Every record below is to be repeated exactly, with the pictures left out.

━━━━━━━━━━━━━━━━━━━━━━━━━━━━━━

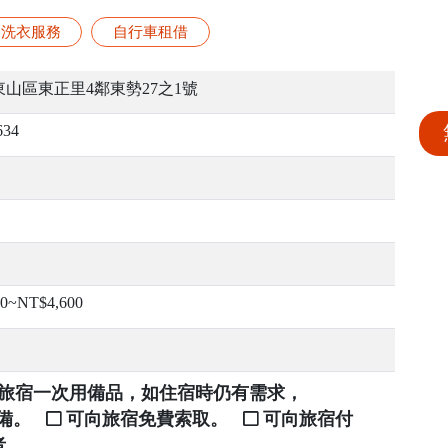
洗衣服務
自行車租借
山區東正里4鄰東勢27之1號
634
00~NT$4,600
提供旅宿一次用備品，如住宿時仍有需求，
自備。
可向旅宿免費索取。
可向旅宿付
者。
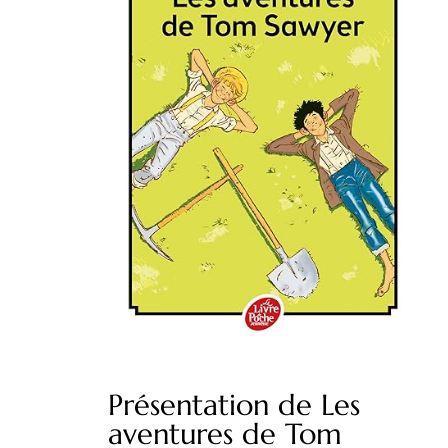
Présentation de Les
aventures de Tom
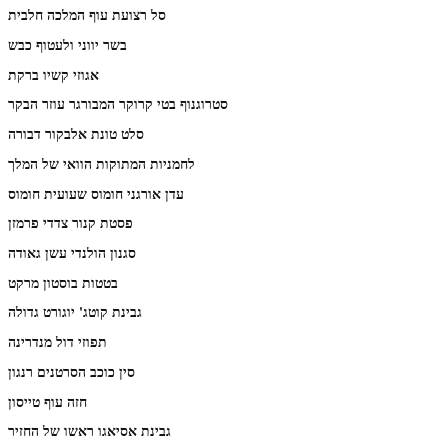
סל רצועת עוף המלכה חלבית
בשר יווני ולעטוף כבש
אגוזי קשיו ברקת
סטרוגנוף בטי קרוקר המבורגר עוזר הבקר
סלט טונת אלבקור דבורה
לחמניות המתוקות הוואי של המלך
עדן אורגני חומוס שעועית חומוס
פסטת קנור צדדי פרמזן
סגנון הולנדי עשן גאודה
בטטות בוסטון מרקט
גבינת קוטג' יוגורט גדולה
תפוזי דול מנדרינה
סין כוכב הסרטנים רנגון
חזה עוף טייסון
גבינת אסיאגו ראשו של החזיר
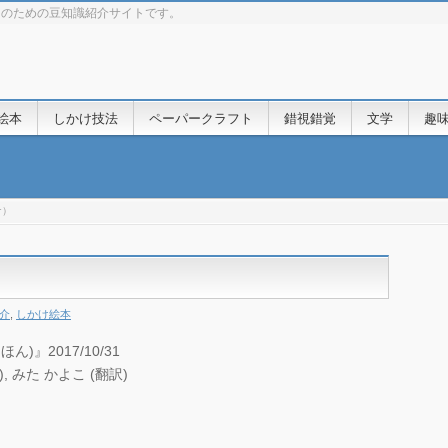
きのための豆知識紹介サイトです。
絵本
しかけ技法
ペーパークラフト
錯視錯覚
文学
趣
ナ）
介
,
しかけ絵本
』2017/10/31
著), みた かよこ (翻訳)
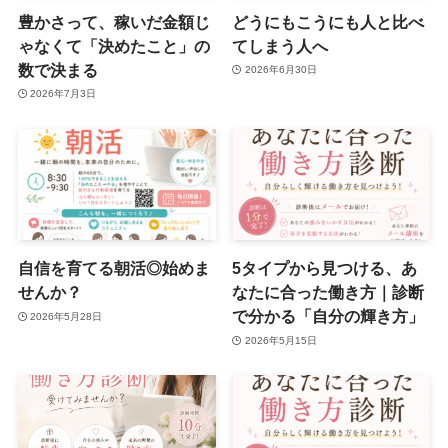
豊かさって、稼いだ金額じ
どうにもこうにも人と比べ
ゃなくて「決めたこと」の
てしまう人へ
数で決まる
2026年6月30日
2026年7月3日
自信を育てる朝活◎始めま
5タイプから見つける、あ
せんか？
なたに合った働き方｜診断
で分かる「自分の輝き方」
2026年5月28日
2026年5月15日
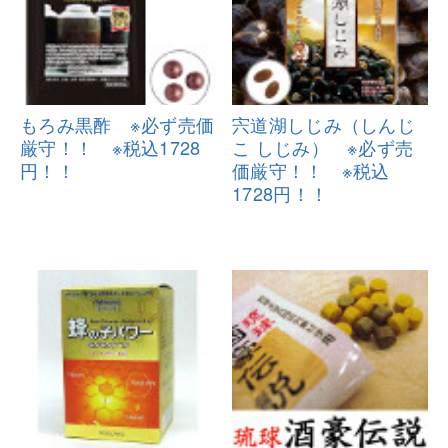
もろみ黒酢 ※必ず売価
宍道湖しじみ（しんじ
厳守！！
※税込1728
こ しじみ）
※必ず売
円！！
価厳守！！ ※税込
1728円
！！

━━━━━━━━━━━━━━━━━━━━━━━━━━━━━━

Solution to the exercise -
洗衣服務
自行車租借
山區東正里4鄰東勢27之1號
634
00~NT$4,600
提供旅宿一次用備品，如住宿時仍有需求，
自備。
可向旅宿免費索取。
可向旅宿付
者。
Présentation de Les
aventures de Tom
סל רצועת עוף המלכה חלבית
בשר יווני ולעטוף כבש
אגוזי קשיו ברקת
סטרוגנוף בטי קרוקר המבורגר עוזר הבקר
סלט טונת אלבקור דבורה
לחמניות המתוקות הוואי של המלך
עדן אורגני חומוס שעועית חומוס
פסטת קנור צדדי פרמזן
סגנון הולנדי עשן גאודה
בטטות בוסטון מרקט
גבינת קוטג' יוגורט גדולה
תפוזי דול מנדרינה
סין כוכב הסרטנים רנגון
חזה עוף טייסון
גבינת אסיאגו ראשו של החזיר
きのための豆知識紹介サイトです。
絵本
しかけ技法
ペーパークラフト
錯視錯覚
文学
趣
ナ）
介
,
しかけ絵本
』2017/10/31
著), みた かよこ (翻訳)
豊かさって、稼いだ金額じ
どうにもこうにも人と比べ
ゃなくて「決めたこと」の
てしまう人へ
数で決まる
2026年6月30日
2026年7月3日
自信を育てる朝活◎始めま
5タイプから見つける、あ
せんか？
なたに合った働き方｜診断
で分かる「自分の輝き方」
2026年5月28日
2026年5月15日
もろみ黒酢 ※必ず売価
宍道湖しじみ（しんじ
厳守！！
※税込1728
こ しじみ）
※必ず売
円！！
価厳守！！ ※税込
1728円
！！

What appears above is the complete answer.